Within these entries, which lines include the string "PACKAGECAPACITY"? Copy each one.

======== SOURCE MATERIAL ========

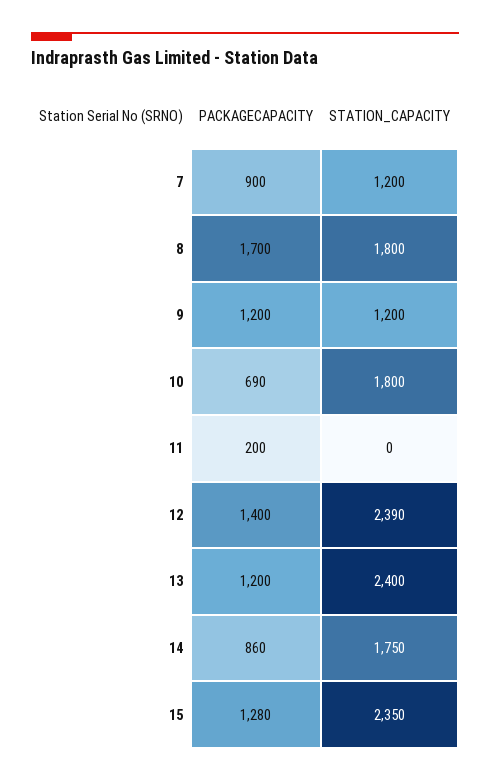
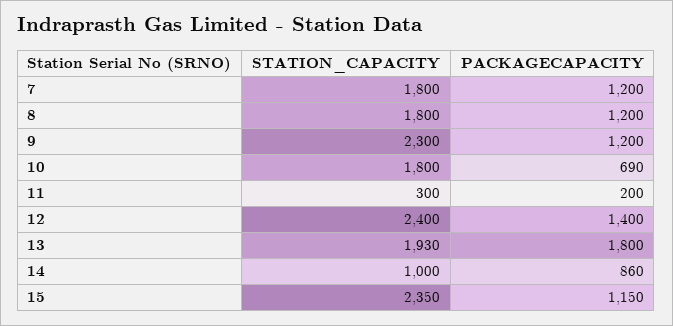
PACKAGECAPACITY, 7: 900 -> 1200
STATION_CAPACITY, 7: 1200 -> 1800
PACKAGECAPACITY, 8: 1700 -> 1200
STATION_CAPACITY, 9: 1200 -> 2300
STATION_CAPACITY, 11: 0 -> 300
STATION_CAPACITY, 12: 2390 -> 2400
PACKAGECAPACITY, 13: 1200 -> 1800
STATION_CAPACITY, 13: 2400 -> 1930
STATION_CAPACITY, 14: 1750 -> 1000
PACKAGECAPACITY, 15: 1280 -> 1150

========

§ ANSWER FOR THIS EXERCISE:
PACKAGECAPACITY, 7: 900 -> 1200
PACKAGECAPACITY, 8: 1700 -> 1200
PACKAGECAPACITY, 13: 1200 -> 1800
PACKAGECAPACITY, 15: 1280 -> 1150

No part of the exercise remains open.